Kiedy doświadczasz cierpienia przez grzech innych osób, Msza święta jest jednym z najlepszych miejsc, by czerpać duchowe siły. „Zrzuć swą troskę na Pana, a On cię podtrzyma” oraz „Przyjdźcie do mnie utrudzeni i obciążeni, a Ja was pokrzepię” – mówi Słowo Boże. Każde nasze cierpienie, które łączymyz Jezusem jest przez Niego wykorzystywane jako potężna moc wyciągająca ludzi z rąk złego ducha. Chodzi tylko o to, by nauczyć się ofiarowywać Mu to cierpienie, a więc nie cierpieć jak „poganin” lub mówiąc dosadniej – „jak bydlę”. Kiedy więc ktoś wyrządza ci krzywdę lub jest jakaś sytuacja, na którą nie masz wpływu, mów wtedy w sercu: Jezu, ofiaruję Ci moje cierpienie. A gdy uczestniczysz w Mszy świętej, podczas momentu ofiarowania spróbuj zebrać wszystkie te decyzje, które podjąłeś i jeszcze raz oddaj je Jezusowi.
Co się wtedy dzieje z naszą ofiarą? Bóg przyjmuje nasze cierpienie, podobnie jak przyjął ofiarę Jezusa na krzyżu i zrobi z nim to, co w planach Jego Opatrzności będzie najlepsze. Z każdego cierpienia złożonego dla Jezusa rodzi się coś dobrego. Z każdej śmierci złączonej z Nim rodzi się życie. Pisze o tym św. Paweł – „Jeżeli umarliśmy razem z Chrystusem, wierzymy, że razem również z Nim żyć będziemy” (Rz 6,8).
12
Cała trudność polega więc na tym, aby wszystko robić razem z Jezusem i ze względu na Niego. To właśnie miał On na myśli, gdy mówił: jeżeli ktoś chce być moim uczniem, lecz nie bierze swojego krzyża – nie jest mnie godzien. Takiego właśnie przeżywania cierpienia chce nas nauczyć Msza święta. Każda Eucharystia to Pascha, czyli przejście Jezusa ze śmierci do życia, do którego możemy się dołączyć również my i na tym skorzystać. Bez względu na to, czy cierpimy z powodu naszej lub czyjejś grzeszności, czy też cierpimy bo kochamy, bądź też cierpimy z powodu jakiegoś dopustu Boga, aby objawiły się przez to większe rzeczy.
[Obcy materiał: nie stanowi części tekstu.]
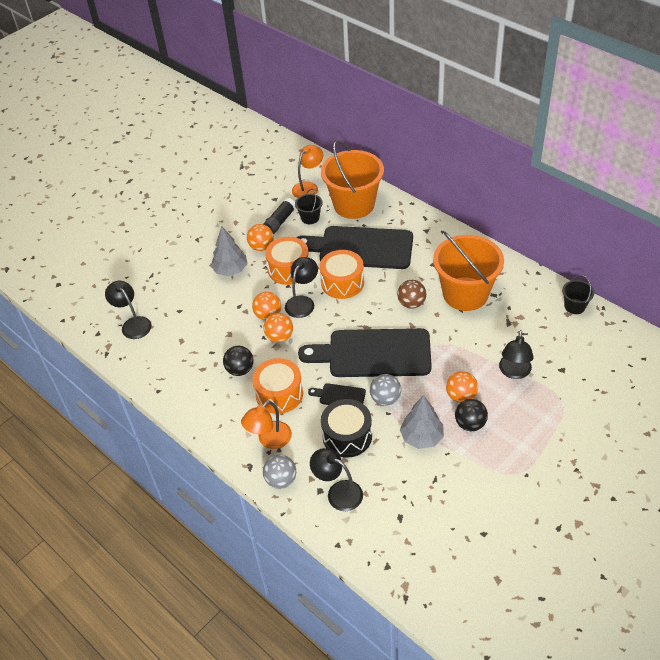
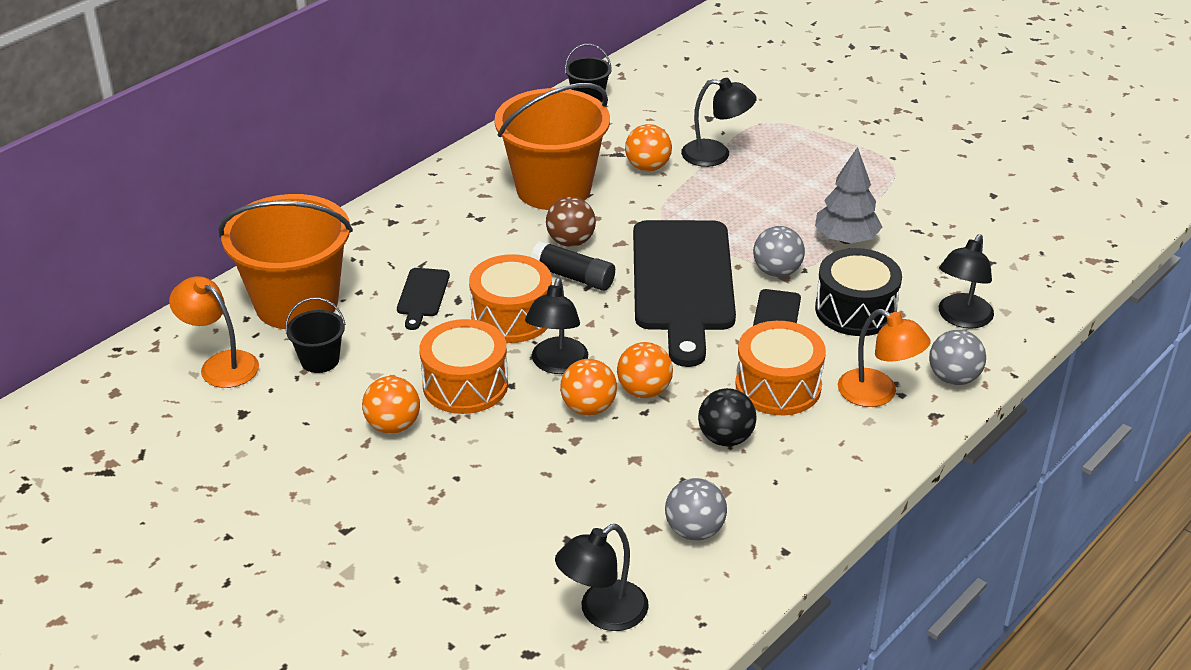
camera: 95 degrees left, 10 degrees down
grey tree [211,226,248,276] -> none
black glue stick [263,198,296,234] -> black glue stick moved to [531,241,615,291]
black lamp [285,257,318,318] -> black lamp turned 105 degrees counterclockwise [525,278,588,374]
black cutting board [297,226,413,269] -> black cutting board [397,268,450,330], size x0.42
orange ball [446,371,478,403] -> orange ball moved to [625,124,672,171]
black ball [455,399,488,431] -> none
none -> grey ball [665,478,727,541]

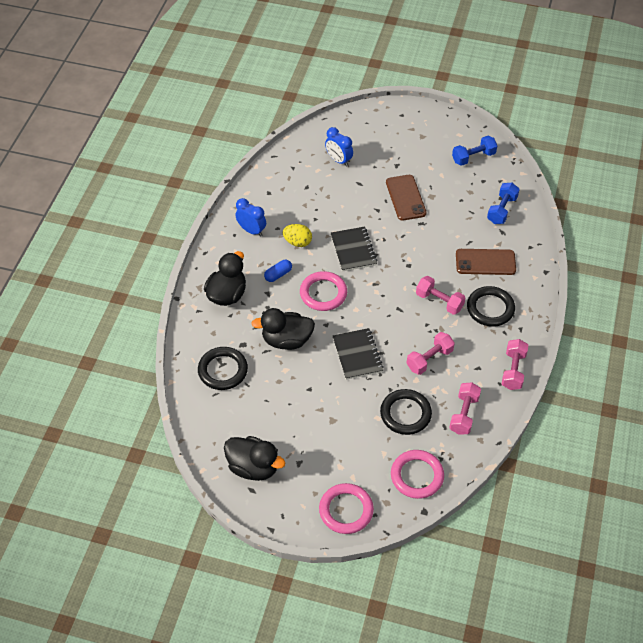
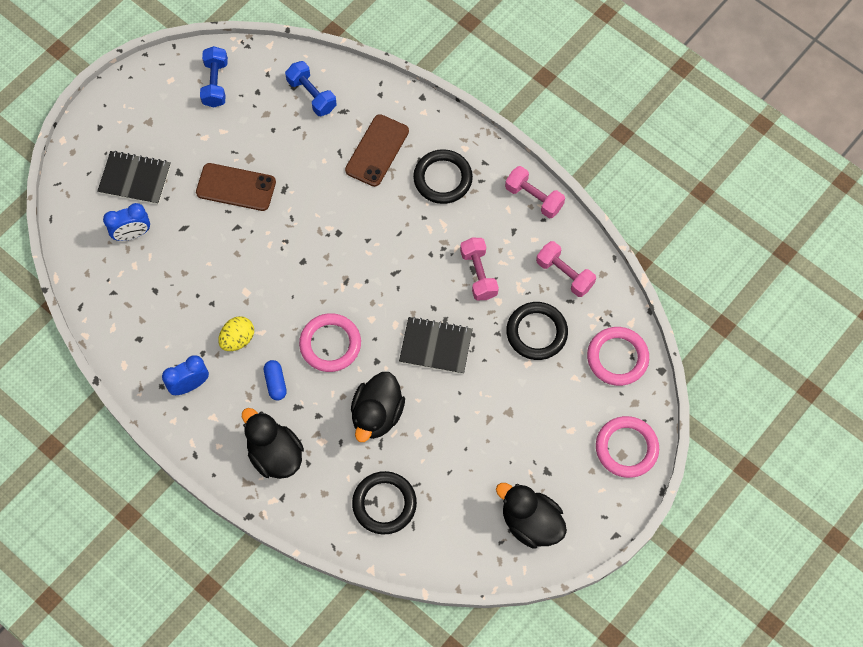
camera: 65 degrees left, 15 degrees up
black duck [224,436,286,481] -> black duck turned 105 degrees counterclockwise [496,483,567,549]
black notebook [331,227,378,272] -> black notebook moved to [97,151,171,205]
pink dumbbell [416,276,465,315] -> none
Pomyśl dziś o tym, co cię boli, podziel się tym z Jezusem i złóż to na ołtarzu podczas Mszy świętej, która za chwilę się rozpocznie. Poproś też Jezusa, aby pozwolił ci zdiagnozować przyczynę twoich cierpień i nauczył łączyć swoje cierpienia z Nim w codzienności, aby będąc złączonym z Nim na krzyżu, doświadczyć również złączenia w radości zmartwychwstania.